It’s more than the score

WFTDA just posted a bunch of games from a Division 1 tournament in Seattle.  We have a lot of new skaters that have recently joined the league, and provided links to the games on youtube so that parents (and kids) would have a place to see how the big girls play.

As I  was reviewing some of the games, it occurred to me that we need to explain to parents that the point differentials in derby can be extreme.   I’m a referee, and have been to several games with a point spread of more than 300 points.   This is important to know, because players need to know that sometimes you can lose really badly in derby, and that’s to be expected.

This is true in all of derby.  WFTDA is the “Women’s Flat Track Derby Association”, which is an international organization and responsible for the ruleset we play by.   (We are actually members of JRDA which has a partnership with WFTDA.   Men’s roller derby is governed by MRDA.   These three organizations all play by the same standard rule set)
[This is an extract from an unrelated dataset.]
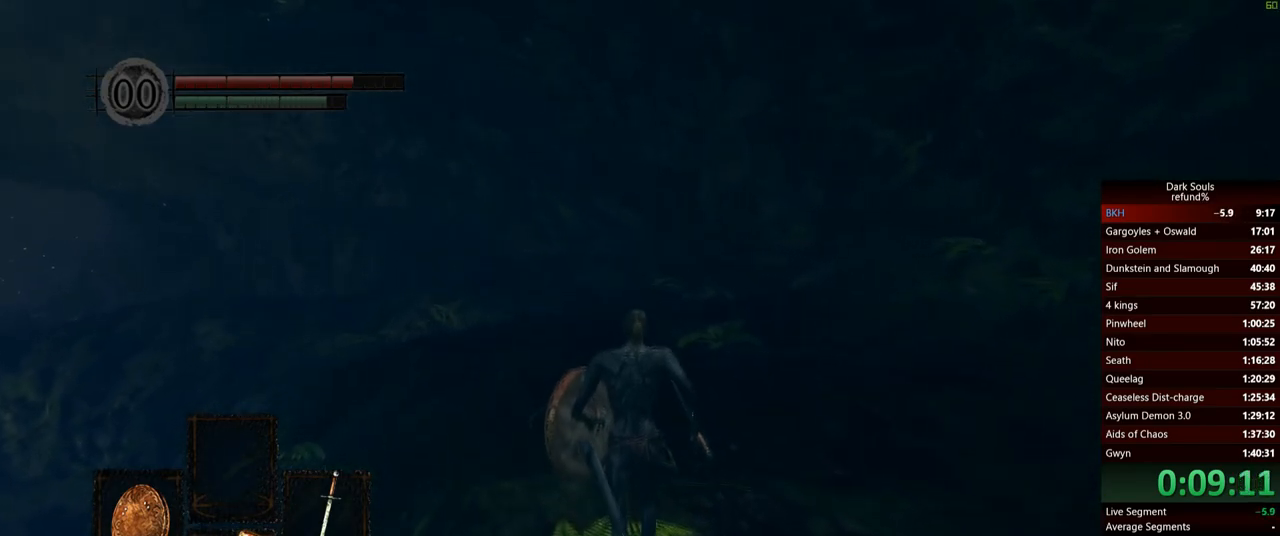
{"buttons": ["B"], "left_stick": "up", "right_stick": "center", "events": []}
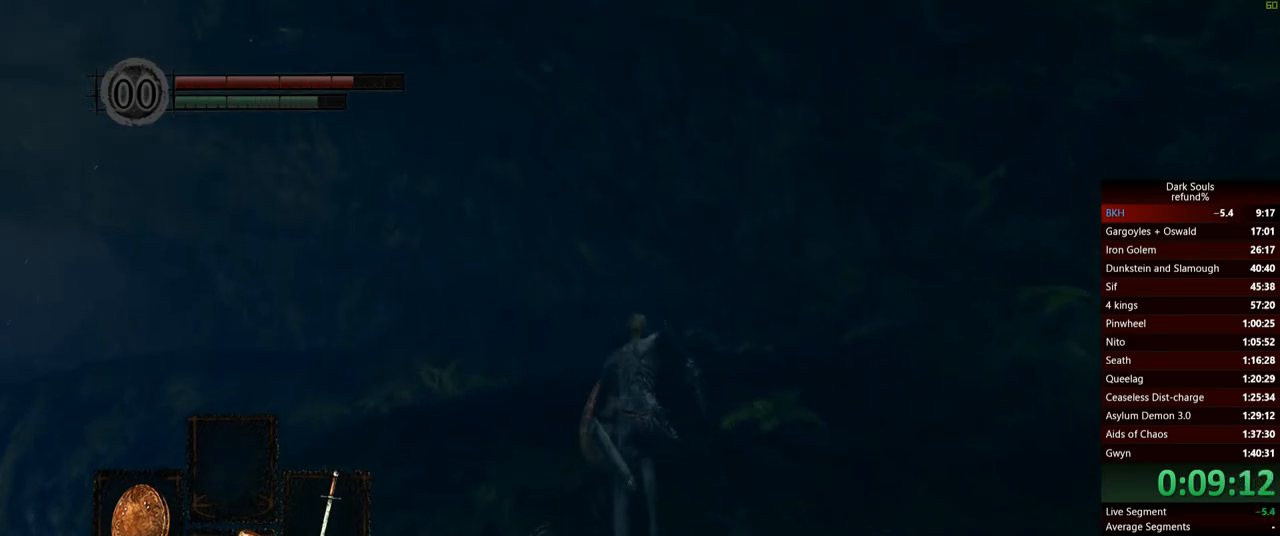
{"buttons": ["B"], "left_stick": "up", "right_stick": "center", "events": [[100, "right_stick", "down-left"], [300, "right_stick", "center"]]}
I was surprised when watching Game 10 of the tournament that they talked about this quite a bit, and it’s a game that I think our parents may want to watch with their kids.

This game was played between Charlottesville and Jacksonville.  WFTDA is a large organization and has more than 300 leagues that are ranked, and the top 36 teams become part of D1 play (I won’t get into the details, but D1 teams can decline their earned positions in tournaments, and high ranking D2 teams may be invited to take their place).    In this particular tournament, teams from Madison and Charlottesville were D2 teams that were invited to participate in the tournament.
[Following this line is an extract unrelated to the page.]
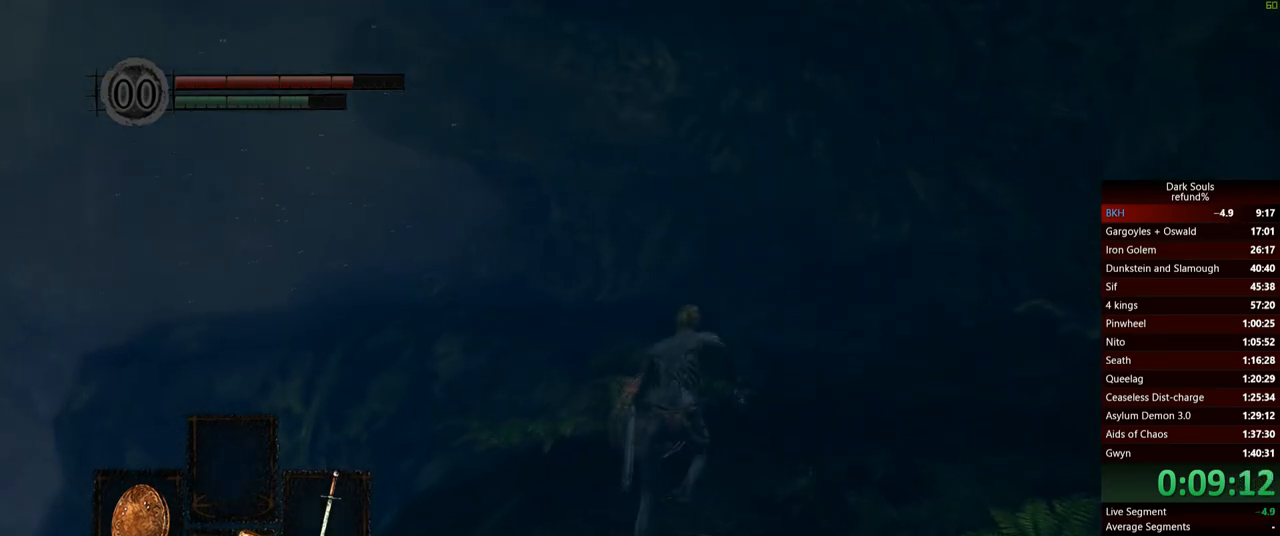
{"buttons": ["B"], "left_stick": "up", "right_stick": "center", "events": []}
Jacksonville at the time of this tournament was ranked #9 in the world and Charlottesville was #39.       As you can imagine, the game was expected to be a blow-out in Jacksonville’s favor.

And it kind of was.  The final score of the game was 318-161.

And here is why I *love* roller derby.    The big story of this game was not that Jacksonville beat Charlottesville by 157 points.   The story was about how well Charlottesville did .   It was about how their performance was much better than everyone would have predicted.   It was about their fans on twitter all declaring how proud they were of their performance.

The post game interview with one of the players speaks volumes about this sport.  I want our parents and skaters to understand that roller derby is about so much more than the score.

If you can spare some time, this is actually a great game to watch and try to get a better understanding of the sport.


Rink Skating

One of the great things about roller derby is that you learn to roller skate, and after that you can have a great time skating at the local roller skating rink.   You also have a group of friends (your team mates) that you can skate with together.   Rink skating is a little bit different from derby practice (in that you generally aren’t allowed to hit other skaters).   But if you see more experienced derby skaters at a free skate, you’ll notice that they wear some gear.

Why is that?

In roller derby, skaters fall.   A lot.   Partly because derby skaters are pushing the envelope of what you can do.  Turning toe stops?   No problem.   Jumping cones?  Sure.  Grabbing a rope and playing a game of tug of war on roller skates?   Been there done that.    These are all great activities that help skaters gain confidence, and we end up falling a lot.

You know what keeps us from getting hurt?   Our pads.   We wear a helmet, use a mouth guard, elbow pads, wrist pads and knee pads.   And as a result of all of our practices and all of our falling, we learn to depend on them.  And we instinctively learn how to fall on them and get right back up so that you can get back to the game.

If you fall the way that you’re used to falling in derby, but don’t have your pads on… well, you can get hurt.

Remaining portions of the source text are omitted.